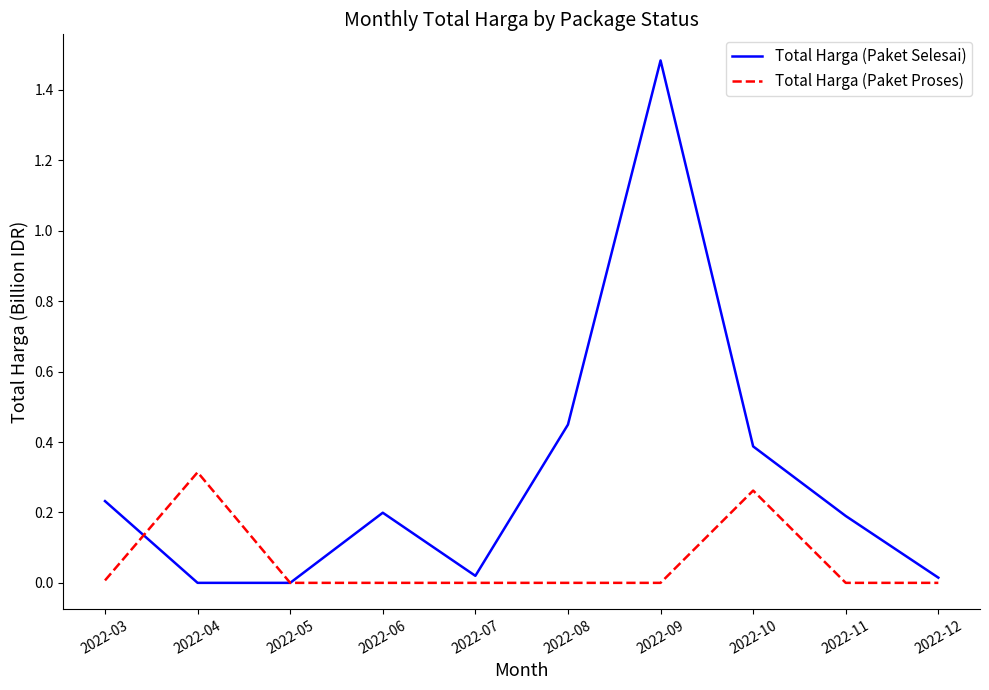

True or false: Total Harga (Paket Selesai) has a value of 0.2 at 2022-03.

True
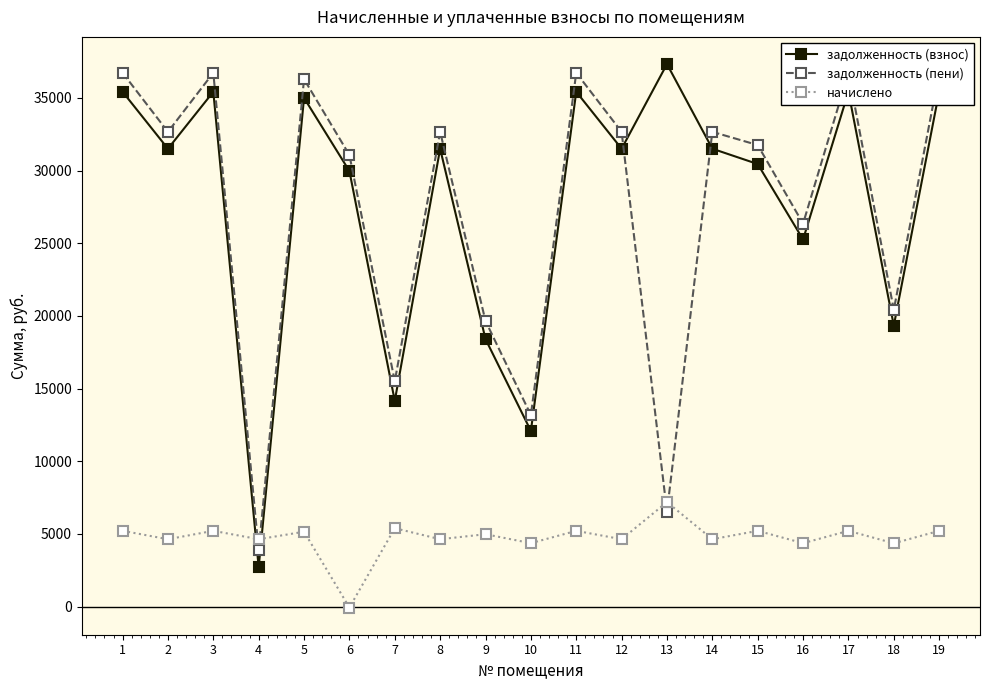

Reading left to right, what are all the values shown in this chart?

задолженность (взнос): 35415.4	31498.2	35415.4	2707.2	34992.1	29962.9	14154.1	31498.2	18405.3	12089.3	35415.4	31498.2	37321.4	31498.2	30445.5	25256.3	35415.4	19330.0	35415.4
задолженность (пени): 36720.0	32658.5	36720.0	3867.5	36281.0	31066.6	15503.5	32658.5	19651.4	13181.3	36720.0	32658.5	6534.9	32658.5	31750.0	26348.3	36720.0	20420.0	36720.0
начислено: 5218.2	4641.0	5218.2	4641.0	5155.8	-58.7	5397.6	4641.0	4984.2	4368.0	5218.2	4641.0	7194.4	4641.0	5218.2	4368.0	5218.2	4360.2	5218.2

• [Directions for this task] Rewrite all of the lines above, swapping "chart" for "graph" and keeping everything else unchanged. Omit the pictures from your answer.

• [Result for this task]
True or false: Total Harga (Paket Selesai) has a value of 0.2 at 2022-03.

True

Reading left to right, what are all the values shown in this graph?

задолженность (взнос): 35415.4	31498.2	35415.4	2707.2	34992.1	29962.9	14154.1	31498.2	18405.3	12089.3	35415.4	31498.2	37321.4	31498.2	30445.5	25256.3	35415.4	19330.0	35415.4
задолженность (пени): 36720.0	32658.5	36720.0	3867.5	36281.0	31066.6	15503.5	32658.5	19651.4	13181.3	36720.0	32658.5	6534.9	32658.5	31750.0	26348.3	36720.0	20420.0	36720.0
начислено: 5218.2	4641.0	5218.2	4641.0	5155.8	-58.7	5397.6	4641.0	4984.2	4368.0	5218.2	4641.0	7194.4	4641.0	5218.2	4368.0	5218.2	4360.2	5218.2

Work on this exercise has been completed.